COLUMBUS, Ohio — At this point in the pandemic, you may know someone who experienced a so-called "breakthrough" case of COVID-19. Meaning, a person gets infected with the virus after they were fully vaccinated.
Three vaccinated Ohioans said testing positive brought up feelings of either worry, anger, or guilt.
Jennifer Hall, a teacher in Butler County, was eager to return work after a year at home while going through treatment for breast cancer.
"I'm finding it hard not to be angry,” Hall said.
Not long after getting back to work this school year she tested positive for COVID.
“I thought I was doing everything I possibly could to minimize the risks,” she explained. "I am just so disappointed that we haven't stepped up and eradicated this virus when we had the chance."
Jon Cameron, a father, had a breakthrough case during the delta surge. He said was worried about passing the virus on to his kids ages nine and eleven.
"I still can't really smell 100%,” he explained.
And Lisa Stone, a mother in Mansfield, said she got vaccinated as soon as she could because she has a compromised immune system.
"I was really upset that I somehow managed to catch it,” she said.
Three different people with what experts call a post-vaccination infection. While their experiences were different they all agree on this:
"It would have been a hell of a lot worse if I wasn't vaccinated,” Cameron said.
OhioHealth's Dr. Joe Gastaldo said there's truth to that.

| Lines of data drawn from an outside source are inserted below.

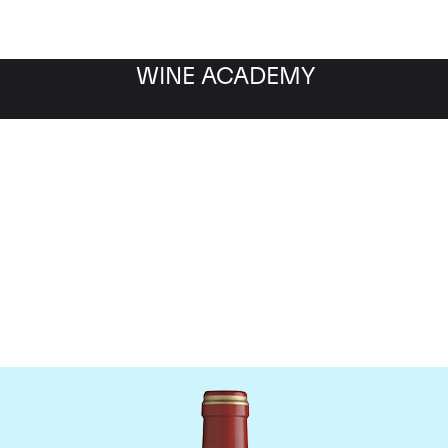
WINE ACADEMY
Chateau Calon-Segur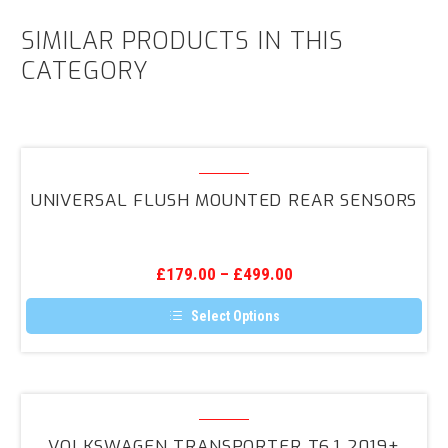
SIMILAR PRODUCTS IN THIS
CATEGORY
Universal
Flush
UNIVERSAL FLUSH MOUNTED REAR SENSORS
Mounted
Rear
Sensors
£
179.00
–
£
499.00
Select Options
This
product
has
multiple
variants.
Volkswagen
The
Transporter
options
VOLKSWAGEN TRANSPORTER T6.1 2019+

“After you're vaccinated, you have two parts of your immune system that are stimulated: your antibody titers or your antibody levels, those naturally come down. But actually, what's more important are the induction of long-lasting memory cells,” he explained. “If somebody has a post-vaccination infection because their antibody levels are lower, guess what you got your memory cells that are going to ramp up, you're going to have your antibody titers come up a lot quicker, and you're going to really clear the virus a lot quicker. I have seen many patients and healthcare workers who've had post-vaccination infections, and many of those people were either asymptomatic or had mild cold or flu symptoms. And that's really a reflection of the vaccine working.”

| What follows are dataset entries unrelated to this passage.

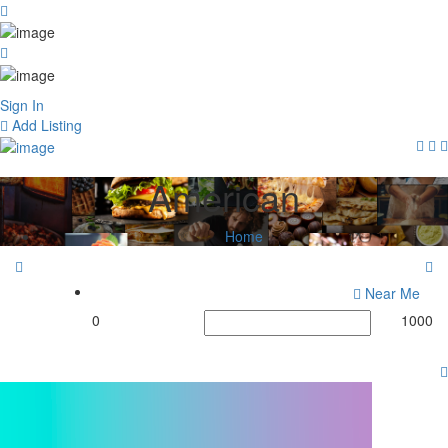
Sign In
Add Listing
American
Home
Near Me
0
1000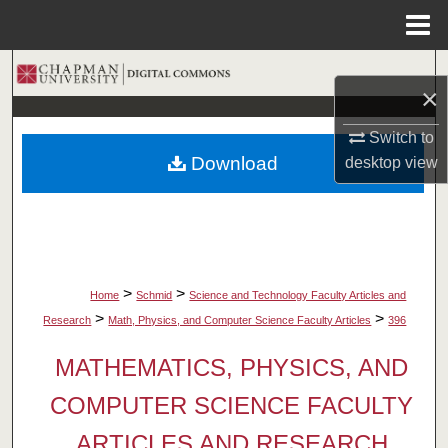
Menu
Home
Search
×
Browse Collections
Switch to
Download
desktop
view
My Account
About
Digital Commons Network™
>
>
Home
Schmid
Science and Technology Faculty Articles and
>
>
Research
Math, Physics, and Computer Science Faculty Articles
396
MATHEMATICS, PHYSICS, AND
COMPUTER SCIENCE FACULTY
ARTICLES AND RESEARCH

According to the CDC the risk of hospitalization and death is much lower for fully vaccinated people.
Right now the CDC is leading multiple studies and monitoring breakthrough cases to identify any potential trends with age of people infected, whether they have underlying medical conditions, if a specific variant caused a breakthrough, and what brand of vaccine someone with a breakthrough case received.

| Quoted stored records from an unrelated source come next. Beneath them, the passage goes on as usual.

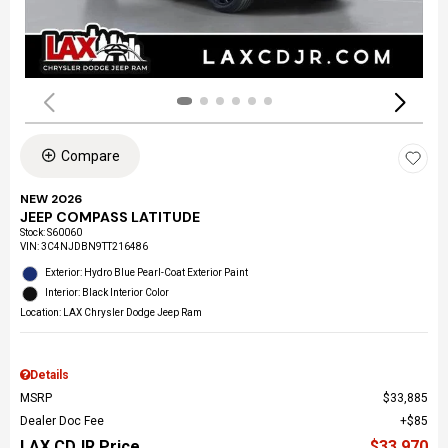
Compare
NEW 2026
JEEP COMPASS LATITUDE
Stock
:
S60060
VIN:
3C4NJDBN9TT216486
Exterior: Hydro Blue Pearl-Coat Exterior Paint
Interior: Black Interior Color
Location: LAX Chrysler Dodge Jeep Ram
Details
MSRP
$33,885
Dealer Doc Fee
$85
LAX CDJR Price
$33,970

"We really need to have good transmission studies with COVID-19 and those who are fully vaccinated,” Dr. Gastaldo said.
Jennifer Hall who experienced a breakthrough case said she will pay close attention to see what that research reveals.
"I had every symptom but not for very long,” Hall said. "I still have the cough."
While we all wait for that research to determine what the risk is for spreading the virus among vaccinated people -- experts still say getting vaccinated the best way to protect against infection and transmission.